◆ Input:
※ ※ ※

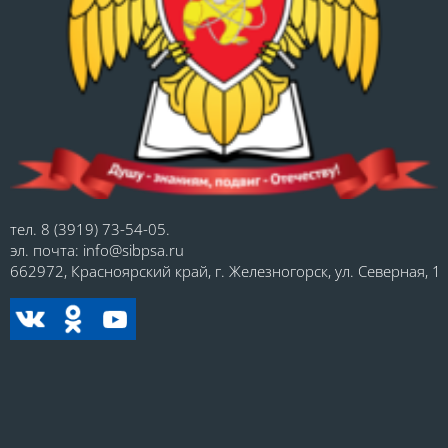
тел. 8 (3919) 73-54-05.
эл. почта: info@sibpsa.ru
662972, Красноярский край, г. Железногорск, ул. Северная, 1.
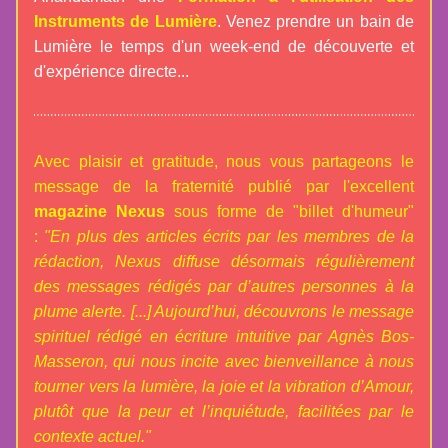
Instruments de Lumière
. Venez prendre un bain de 
Lumière le temps d'un week-end de découverte et 
d'expérience directe...
Avec plaisir et gratitude, nous vous partageons le 
message de la fraternité publié par l'excellent 
magazine Nexus
 sous forme de "billet d'humeur" 
: 
"En plus des articles écrits par les membres de la 
rédaction, Nexus diffuse désormais régulièrement 
des messages rédigés par d’autres personnes à la 
plume alerte. [...] Aujourd’hui, découvrons le message 
spirituel rédigé en écriture intuitive par Agnès Bos-
Masseron, qui nous incite avec bienveillance à nous 
tourner vers la lumière, la joie et la vibration d’Amour, 
plutôt que la peur et l’inquiétude, facilitées par le 
contexte actuel."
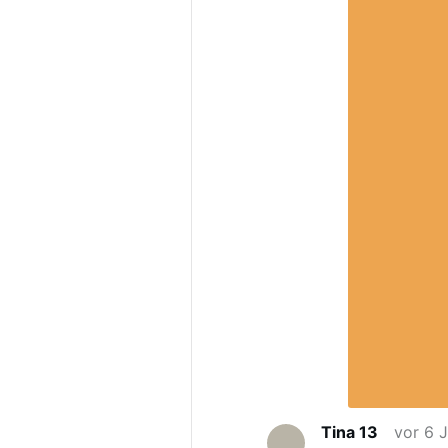
Tina 13
vor 6 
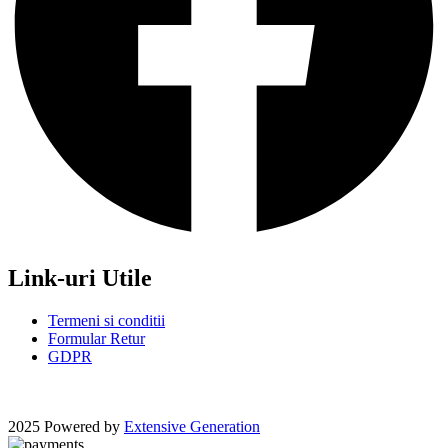
Link-uri Utile
Termeni si conditii
Formular Retur
GDPR
2025 Powered by
Extensive Generation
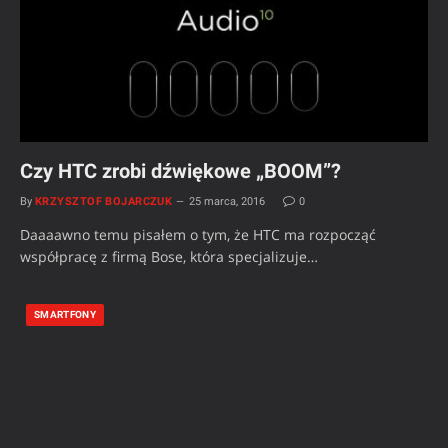
Czy HTC zrobi dźwiękowe „BOOM”?
By
KRZYSZTOF BOJARCZUK
25 marca, 2016
0
Daaaawno temu pisałem o tym, że HTC ma rozpocząć
współpracę z firmą Bose, która specjalizuje…
SMARTFONY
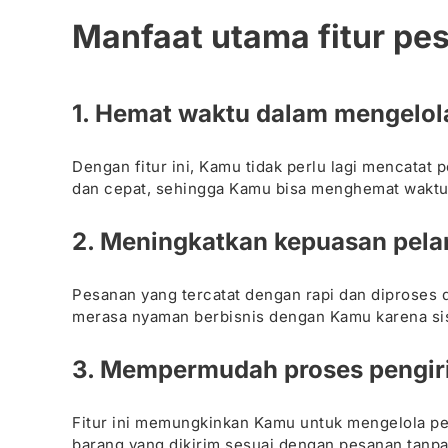
Manfaat utama fitur pe
1. Hemat waktu dalam mengelol
Dengan fitur ini, Kamu tidak perlu lagi mencatat
dan cepat, sehingga Kamu bisa menghemat waktu 
2. Meningkatkan kepuasan pel
Pesanan yang tercatat dengan rapi dan diproses
merasa nyaman berbisnis dengan Kamu karena sis
3. Mempermudah proses pengir
Fitur ini memungkinkan Kamu untuk mengelola p
barang yang dikirim sesuai dengan pesanan tanpa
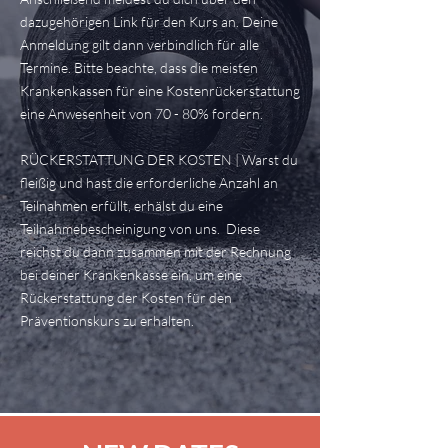
dazugehörigen Link für den Kurs an. Deine
Anmeldung gilt dann verbindlich für alle
Termine. Bitte beachte, dass die meisten
Krankenkassen für eine Kostenrückerstattung
eine Anwesenheit von 70 - 80% fordern.
RÜCKERSTATTUNG DER KOSTEN | Warst du
fleißig und hast die erforderliche Anzahl an
Teilnahmen erfüllt, erhälst du eine
Teilnahmebescheinigung von uns. Diese
reichst du dann zusammen mit der Rechnung
bei deiner Krankenkasse ein, um eine
Rückerstattung der Kosten für den
Präventionskurs zu erhalten.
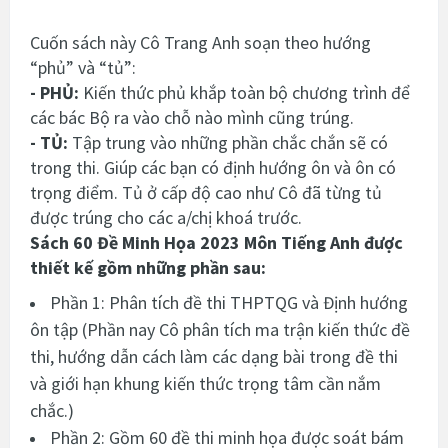
Cuốn sách này Cô Trang Anh soạn theo hướng
“phủ” và “tủ”:
- PHỦ:
Kiến thức phủ khắp toàn bộ chương trình để
các bác Bộ ra vào chỗ nào mình cũng trúng.
- TỦ:
Tập trung vào những phần chắc chắn sẽ có
trong thi. Giúp các bạn có định hướng ôn và ôn có
trọng điểm. Tủ ở cấp độ cao như Cô đã từng tủ
được trúng cho các a/chị khoá trước.
Sách
60 Đề Minh Họa 2023 Môn Tiếng Anh
được
thiết kế gồm những phần sau:
Phần 1: Phân tích đề thi THPTQG và Định hướng
ôn tập (Phần nay Cô phân tích ma trận kiến thức đề
thi, hướng dẫn cách làm các dạng bài trong đề thi
và giới hạn khung kiến thức trọng tâm cần nắm
chắc.)
Phần 2: Gồm 60 đề thi minh họa được soát bám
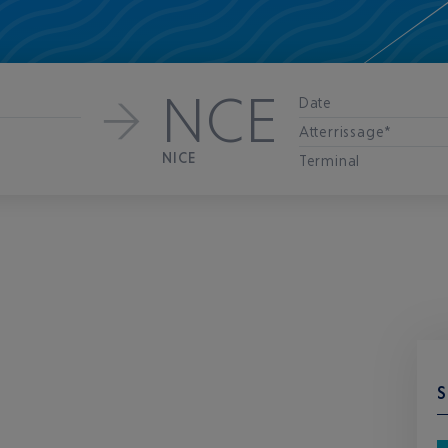
NCE
Date
Atterrissage*
NICE
Terminal
S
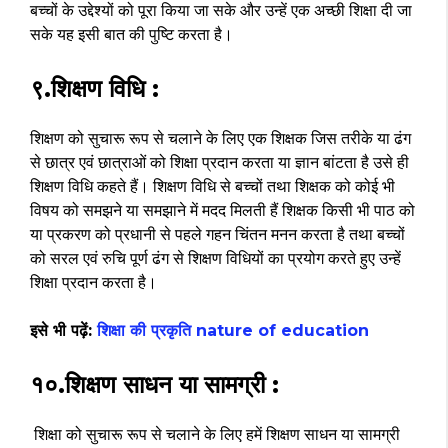
बच्चों के उद्देश्यों को पूरा किया जा सके और उन्हें एक अच्छी शिक्षा दी जा
सके यह इसी बात की पुष्टि करता है।
९.शिक्षण विधि :
शिक्षण को सुचारू रूप से चलाने के लिए एक शिक्षक जिस तरीके या ढंग
से छात्र एवं छात्राओं को शिक्षा प्रदान करता या ज्ञान बांटता है उसे ही
शिक्षण विधि कहते हैं। शिक्षण विधि से बच्चों तथा शिक्षक को कोई भी
विषय को समझने या समझाने में मदद मिलती हैं शिक्षक किसी भी पाठ को
या प्रकरण को प्रधानी से पहले गहन चिंतन मनन करता है तथा बच्चों
को सरल एवं रुचि पूर्ण ढंग से शिक्षण विधियों का प्रयोग करते हुए उन्हें
शिक्षा प्रदान करता है।
इसे भी पढ़ें:
शिक्षा की प्रकृति nature of education
१०.शिक्षण साधन या सामग्री :
शिक्षा को सुचारू रूप से चलाने के लिए हमें शिक्षण साधन या सामग्री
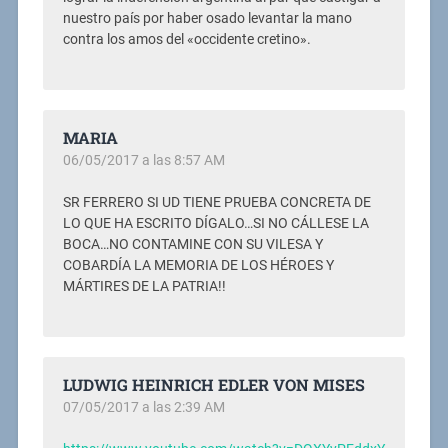
nuestro país por haber osado levantar la mano
contra los amos del «occidente cretino».
MARIA
06/05/2017 a las 8:57 AM
SR FERRERO SI UD TIENE PRUEBA CONCRETA DE
LO QUE HA ESCRITO DÍGALO…SI NO CÁLLESE LA
BOCA…NO CONTAMINE CON SU VILESA Y
COBARDÍA LA MEMORIA DE LOS HÉROES Y
MÁRTIRES DE LA PATRIA!!
LUDWIG HEINRICH EDLER VON MISES
07/05/2017 a las 2:39 AM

※ ※ ※

◆ Task goal: Reproduce the data above exactly, but only from the line containing "KRZYSZTOF BOJARCZUK" through the line containing "या प्रकरण को"; skip the pictures.

◆ Result for this exercise:
KRZYSZTOF BOJARCZUK
25 marca, 2016
0
Daaaawno temu pisałem o tym, że HTC ma rozpocząć
współpracę z firmą Bose, która specjalizuje…
SMARTFONY
Manfaat utama fitur pe
1. Hemat waktu dalam mengelol
Dengan fitur ini, Kamu tidak perlu lagi mencatat
dan cepat, sehingga Kamu bisa menghemat waktu 
2. Meningkatkan kepuasan pel
Pesanan yang tercatat dengan rapi dan diproses
merasa nyaman berbisnis dengan Kamu karena sis
3. Mempermudah proses pengir
Fitur ini memungkinkan Kamu untuk mengelola p
barang yang dikirim sesuai dengan pesanan tanpa
dazugehörigen Link für den Kurs an. Deine
Anmeldung gilt dann verbindlich für alle
Termine. Bitte beachte, dass die meisten
Krankenkassen für eine Kostenrückerstattung
eine Anwesenheit von 70 - 80% fordern.
RÜCKERSTATTUNG DER KOSTEN | Warst du
fleißig und hast die erforderliche Anzahl an
Teilnahmen erfüllt, erhälst du eine
Teilnahmebescheinigung von uns. Diese
reichst du dann zusammen mit der Rechnung
bei deiner Krankenkasse ein, um eine
Rückerstattung der Kosten für den
Präventionskurs zu erhalten.
Cuốn sách này Cô Trang Anh soạn theo hướng
“phủ” và “tủ”:
- PHỦ:
Kiến thức phủ khắp toàn bộ chương trình để
các bác Bộ ra vào chỗ nào mình cũng trúng.
- TỦ:
Tập trung vào những phần chắc chắn sẽ có
trong thi. Giúp các bạn có định hướng ôn và ôn có
trọng điểm. Tủ ở cấp độ cao như Cô đã từng tủ
được trúng cho các a/chị khoá trước.
Sách
60 Đề Minh Họa 2023 Môn Tiếng Anh
được
thiết kế gồm những phần sau:
Phần 1: Phân tích đề thi THPTQG và Định hướng
ôn tập (Phần nay Cô phân tích ma trận kiến thức đề
thi, hướng dẫn cách làm các dạng bài trong đề thi
và giới hạn khung kiến thức trọng tâm cần nắm
chắc.)
Phần 2: Gồm 60 đề thi minh họa được soát bám
NCE
Date
Atterrissage*
NICE
Terminal
S
बच्चों के उद्देश्यों को पूरा किया जा सके और उन्हें एक अच्छी शिक्षा दी जा
सके यह इसी बात की पुष्टि करता है।
९.शिक्षण विधि :
शिक्षण को सुचारू रूप से चलाने के लिए एक शिक्षक जिस तरीके या ढंग
से छात्र एवं छात्राओं को शिक्षा प्रदान करता या ज्ञान बांटता है उसे ही
शिक्षण विधि कहते हैं। शिक्षण विधि से बच्चों तथा शिक्षक को कोई भी
विषय को समझने या समझाने में मदद मिलती हैं शिक्षक किसी भी पाठ को
या प्रकरण को प्रधानी से पहले गहन चिंतन मनन करता है तथा बच्चों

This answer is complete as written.